### [Transcribed page contents]
_ _ _
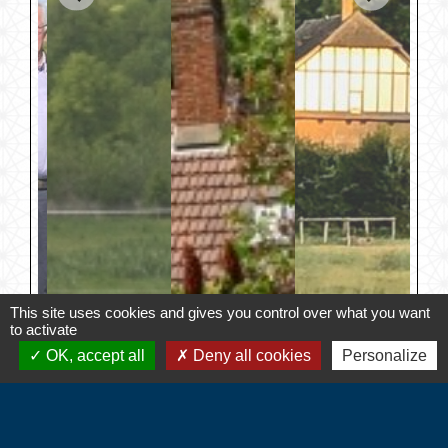
This site uses cookies and gives you control over what you want
to activate
OK, accept all
Deny all cookies
Personalize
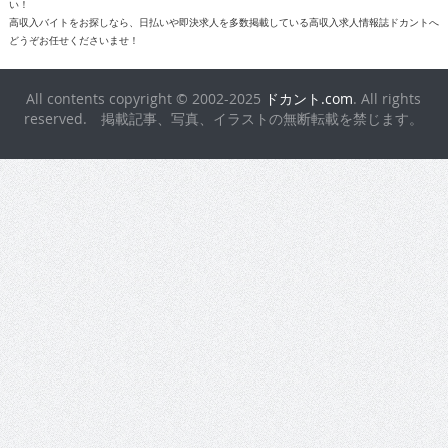
い！
高収入バイトをお探しなら、日払いや即決求人を多数掲載している高収入求人情報誌ドカントへ
どうぞお任せくださいませ！
All contents copyright © 2002-2025
ドカント.com
. All rights
reserved. 掲載記事、写真、イラストの無断転載を禁じます。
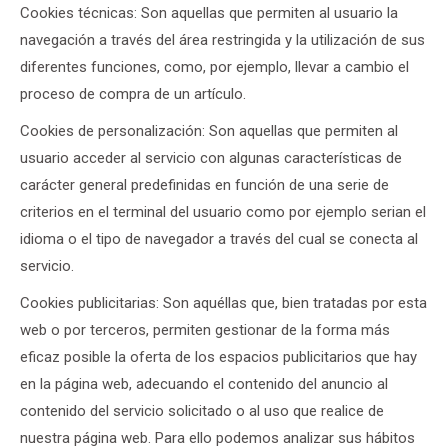
Cookies técnicas: Son aquellas que permiten al usuario la
navegación a través del área restringida y la utilización de sus
diferentes funciones, como, por ejemplo, llevar a cambio el
proceso de compra de un artículo.
Cookies de personalización: Son aquellas que permiten al
usuario acceder al servicio con algunas características de
carácter general predefinidas en función de una serie de
criterios en el terminal del usuario como por ejemplo serian el
idioma o el tipo de navegador a través del cual se conecta al
servicio.
Cookies publicitarias: Son aquéllas que, bien tratadas por esta
web o por terceros, permiten gestionar de la forma más
eficaz posible la oferta de los espacios publicitarios que hay
en la página web, adecuando el contenido del anuncio al
contenido del servicio solicitado o al uso que realice de
nuestra página web. Para ello podemos analizar sus hábitos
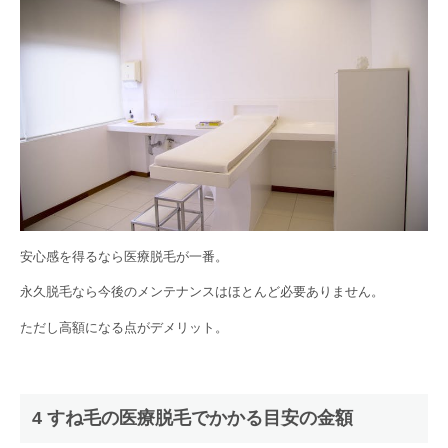
安心感を得るなら医療脱毛が一番。
永久脱毛なら今後のメンテナンスはほとんど必要ありません。
ただし高額になる点がデメリット。
4 すね毛の医療脱毛でかかる目安の金額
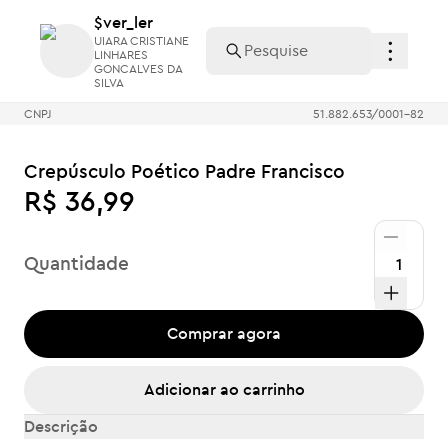
$ver_ler
$ver_ler
UIARA CRISTIANE
UIARA CRISTIANE
LINHARES
LINHARES
GONCALVES DA
GONCALVES DA
SILVA
SILVA
CNPJ
51.882.653/0001-82
Crepúsculo Poético Padre Francisco
R$ 36,99
Quantidade
Comprar agora
Adicionar ao carrinho
Descrição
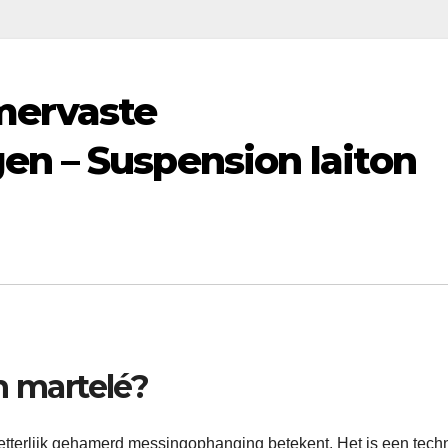
mervaste
n – Suspension laiton
n martelé?
letterlijk gehamerd messingophanging betekent. Het is een tech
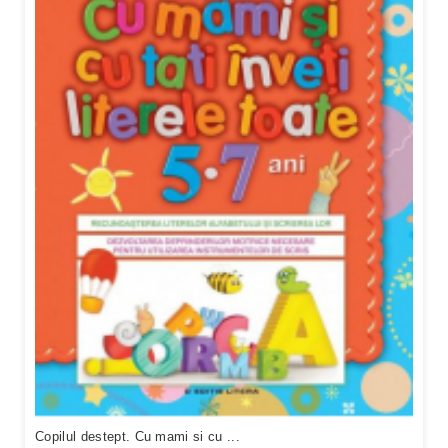
Copilul destept. Cu mami si cu ...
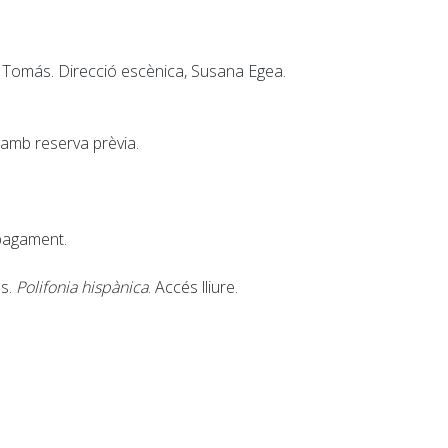
. Tomás. Direcció escènica, Susana Egea.
e amb reserva prèvia.
 pagament.
as.
Polifonia hispànica
. Accés lliure.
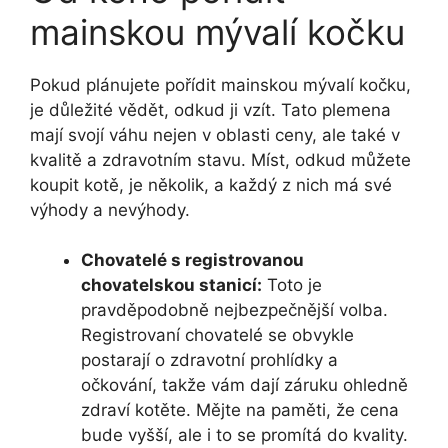
mainskou mývalí kočku
Pokud plánujete pořídit mainskou mývalí kočku,
je důležité vědět, odkud ji vzít. Tato plemena
mají svojí váhu nejen v oblasti ceny, ale také v
kvalitě a zdravotním stavu. Míst, odkud můžete
koupit kotě, je několik, a každý z nich má své
výhody a nevýhody.
Chovatelé s registrovanou
chovatelskou stanicí:
Toto je
pravděpodobně nejbezpečnější volba.
Registrovaní chovatelé se obvykle
postarají o zdravotní prohlídky a
očkování, takže vám dají záruku ohledně
zdraví kotěte. Mějte na paměti, že cena
bude vyšší, ale i to se promítá do kvality.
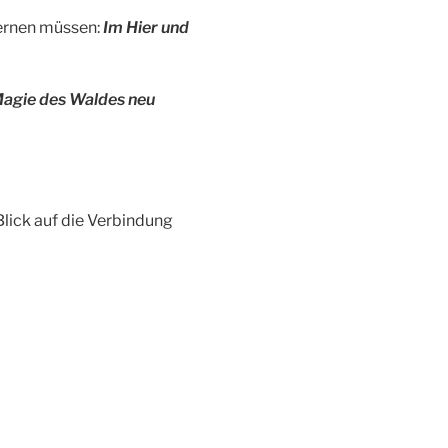
 lernen müssen:
Im Hier und
Magie des Waldes neu
Blick auf die Verbindung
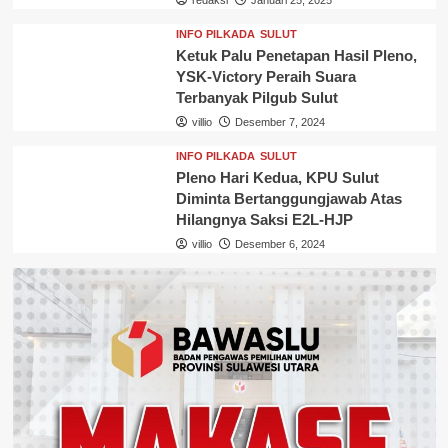
INFO PILKADA
SULUT
Ketuk Palu Penetapan Hasil Pleno,
YSK-Victory Peraih Suara
Terbanyak Pilgub Sulut
villio
Desember 7, 2024
INFO PILKADA
SULUT
Pleno Hari Kedua, KPU Sulut
Diminta Bertanggungjawab Atas
Hilangnya Saksi E2L-HJP
villio
Desember 6, 2024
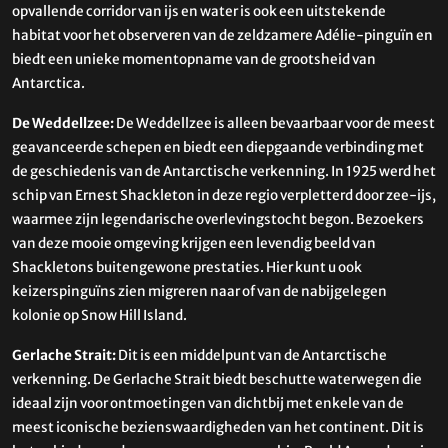
opvallende corridor van ijs en water is ook een uitstekende
habitat voor het observeren van de zeldzamere Adélie-pinguïn en
biedt een unieke momentopname van de grootsheid van
Antarctica.
De Weddellzee:
De Weddellzee is alleen bevaarbaar voor de meest
geavanceerde schepen en biedt een diepgaande verbinding met
de geschiedenis van de Antarctische verkenning. In 1925 werd het
schip van Ernest Shackleton in deze regio verpletterd door zee-ijs,
waarmee zijn legendarische overlevingstocht begon. Bezoekers
van deze mooie omgeving krijgen een levendig beeld van
Shackletons buitengewone prestaties. Hier kunt u ook
keizerspinguïns zien migreren naar of van de nabijgelegen
kolonie op Snow Hill Island.
Gerlache Strait:
Dit is een middelpunt van de Antarctische
verkenning. De Gerlache Strait biedt beschutte waterwegen die
ideaal zijn voor ontmoetingen van dichtbij met enkele van de
meest iconische bezienswaardigheden van het continent. Dit is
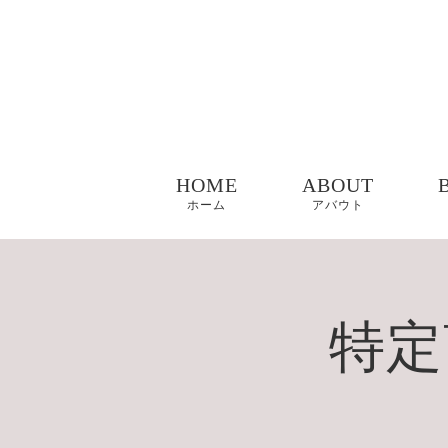
HOME
ABOUT
ホーム
アバウト
特定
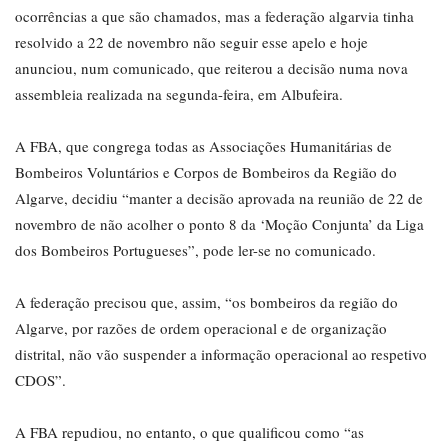
ocorrências a que são chamados, mas a federação algarvia tinha
resolvido a 22 de novembro não seguir esse apelo e hoje
anunciou, num comunicado, que reiterou a decisão numa nova
assembleia realizada na segunda-feira, em Albufeira.
A FBA, que congrega todas as Associações Humanitárias de
Bombeiros Voluntários e Corpos de Bombeiros da Região do
Algarve, decidiu “manter a decisão aprovada na reunião de 22 de
novembro de não acolher o ponto 8 da ‘Moção Conjunta’ da Liga
dos Bombeiros Portugueses”, pode ler-se no comunicado.
A federação precisou que, assim, “os bombeiros da região do
Algarve, por razões de ordem operacional e de organização
distrital, não vão suspender a informação operacional ao respetivo
CDOS”.
A FBA repudiou, no entanto, o que qualificou como “as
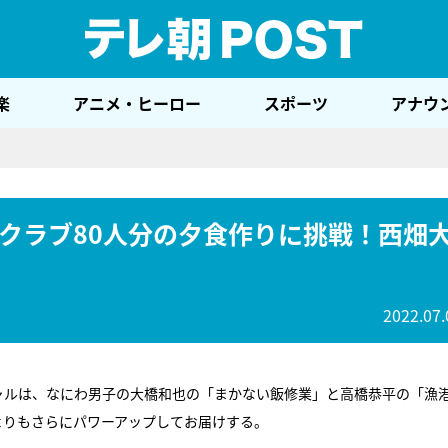
テレ
楽
アニメ・ヒーロー
スポーツ
アナウ
クラブ80人分の夕食作りに挑戦！西畑
2022.07.
ャルは、なにわ男子の大橋和也の「まかない飯修業」と高橋恭平の「漁
よりもさらにパワーアップしてお届けする。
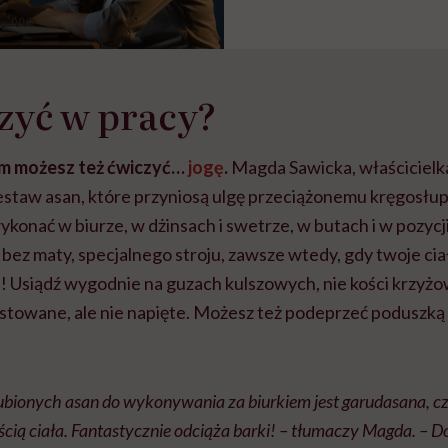
zyć w pracy?
em możesz też ćwiczyć…
jogę
.
Magda Sawicka, właścicielka
estaw asan, które przyniosą ulgę przeciążonemu kręgosłup
konać w biurze, w dżinsach i swetrze, w butach i w pozycji
bez maty, specjalnego stroju, zawsze wtedy, gdy twoje cia
! Usiądź wygodnie na guzach kulszowych, nie kości krzyżo
towane, ale nie napięte. Możesz też podeprzeć poduszką
ubionych asan do wykonywania za biurkiem jest garudasana, czy
ęścią ciała. Fantastycznie odciąża barki! – tłumaczy Magda. –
_ _ _
### [Job]
Render the records above word for word and leave the pictures out.

### [Written reply]
This site uses cookies and gives you control over what you want
to activate
OK, accept all
Deny all cookies
Personalize
い！
高収入バイトをお探しなら、日払いや即決求人を多数掲載している高収入求人情報誌ドカントへ
どうぞお任せくださいませ！
All contents copyright © 2002-2025
ドカント.com
. All rights
reserved. 掲載記事、写真、イラストの無断転載を禁じます。
Cookies técnicas: Son aquellas que permiten al usuario la
navegación a través del área restringida y la utilización de sus
diferentes funciones, como, por ejemplo, llevar a cambio el
proceso de compra de un artículo.
Cookies de personalización: Son aquellas que permiten al
usuario acceder al servicio con algunas características de
carácter general predefinidas en función de una serie de
criterios en el terminal del usuario como por ejemplo serian el
idioma o el tipo de navegador a través del cual se conecta al
servicio.
Cookies publicitarias: Son aquéllas que, bien tratadas por esta
web o por terceros, permiten gestionar de la forma más
eficaz posible la oferta de los espacios publicitarios que hay
en la página web, adecuando el contenido del anuncio al
contenido del servicio solicitado o al uso que realice de
nuestra página web. Para ello podemos analizar sus hábitos
安心感を得るなら医療脱毛が一番。
永久脱毛なら今後のメンテナンスはほとんど必要ありません。
ただし高額になる点がデメリット。
4 すね毛の医療脱毛でかかる目安の金額
$ver_ler
$ver_ler
UIARA CRISTIANE
UIARA CRISTIANE
LINHARES
LINHARES
GONCALVES DA
GONCALVES DA
SILVA
SILVA
CNPJ
51.882.653/0001-82
Crepúsculo Poético Padre Francisco
R$ 36,99
Quantidade
Comprar agora
Adicionar ao carrinho
Descrição
mervaste
n – Suspension laiton
n martelé?
letterlijk gehamerd messingophanging betekent. Het is een tech
Copilul destept. Cu mami si cu ...
. Tomás. Direcció escènica, Susana Egea.
e amb reserva prèvia.
 pagament.
as.
Polifonia hispànica
. Accés lliure.
mainskou mývalí kočku
Pokud plánujete pořídit mainskou mývalí kočku,
je důležité vědět, odkud ji vzít. Tato plemena
mají svojí váhu nejen v oblasti ceny, ale také v
kvalitě a zdravotním stavu. Míst, odkud můžete
koupit kotě, je několik, a každý z nich má své
výhody a nevýhody.
Chovatelé s registrovanou
chovatelskou stanicí:
Toto je
pravděpodobně nejbezpečnější volba.
Registrovaní chovatelé se obvykle
postarají o zdravotní prohlídky a
očkování, takže vám dají záruku ohledně
zdraví kotěte. Mějte na paměti, že cena
bude vyšší, ale i to se promítá do kvality.
 lernen müssen:
Im Hier und
Magie des Waldes neu
Blick auf die Verbindung
INFO PILKADA
SULUT
Ketuk Palu Penetapan Hasil Pleno,
YSK-Victory Peraih Suara
Terbanyak Pilgub Sulut
villio
Desember 7, 2024
INFO PILKADA
SULUT
Pleno Hari Kedua, KPU Sulut
Diminta Bertanggungjawab Atas
Hilangnya Saksi E2L-HJP
villio
Desember 6, 2024
opvallende corridor van ijs en water is ook een uitstekende
habitat voor het observeren van de zeldzamere Adélie-pinguïn en
biedt een unieke momentopname van de grootsheid van
Antarctica.
De Weddellzee:
De Weddellzee is alleen bevaarbaar voor de meest
geavanceerde schepen en biedt een diepgaande verbinding met
de geschiedenis van de Antarctische verkenning. In 1925 werd het
schip van Ernest Shackleton in deze regio verpletterd door zee-ijs,
waarmee zijn legendarische overlevingstocht begon. Bezoekers
van deze mooie omgeving krijgen een levendig beeld van
Shackletons buitengewone prestaties. Hier kunt u ook
keizerspinguïns zien migreren naar of van de nabijgelegen
kolonie op Snow Hill Island.
Gerlache Strait:
Dit is een middelpunt van de Antarctische
verkenning. De Gerlache Strait biedt beschutte waterwegen die
ideaal zijn voor ontmoetingen van dichtbij met enkele van de
meest iconische bezienswaardigheden van het continent. Dit is
HOME
ABOUT
ホーム
アバウト
特定
ocorrências a que são chamados, mas a federação algarvia tinha
resolvido a 22 de novembro não seguir esse apelo e hoje
anunciou, num comunicado, que reiterou a decisão numa nova
assembleia realizada na segunda-feira, em Albufeira.
A FBA, que congrega todas as Associações Humanitárias de
Bombeiros Voluntários e Corpos de Bombeiros da Região do
Algarve, decidiu “manter a decisão aprovada na reunião de 22 de
novembro de não acolher o ponto 8 da ‘Moção Conjunta’ da Liga
dos Bombeiros Portugueses”, pode ler-se no comunicado.
A federação precisou que, assim, “os bombeiros da região do
Algarve, por razões de ordem operacional e de organização
distrital, não vão suspender a informação operacional ao respetivo
CDOS”.
A FBA repudiou, no entanto, o que qualificou como “as
テレ
楽
アニメ・ヒーロー
スポーツ
アナウ
クラブ80人分の夕食作りに挑戦！西畑
2022.07.
ャルは、なにわ男子の大橋和也の「まかない飯修業」と高橋恭平の「漁
よりもさらにパワーアップしてお届けする。
zyć w pracy?
em możesz też ćwiczyć…
jogę
.
Magda Sawicka, właścicielka
estaw asan, które przyniosą ulgę przeciążonemu kręgosłup
konać w biurze, w dżinsach i swetrze, w butach i w pozycji
bez maty, specjalnego stroju, zawsze wtedy, gdy twoje cia
! Usiądź wygodnie na guzach kulszowych, nie kości krzyżo
towane, ale nie napięte. Możesz też podeprzeć poduszką
ubionych asan do wykonywania za biurkiem jest garudasana, czy
ęścią ciała. Fantastycznie odciąża barki! – tłumaczy Magda. –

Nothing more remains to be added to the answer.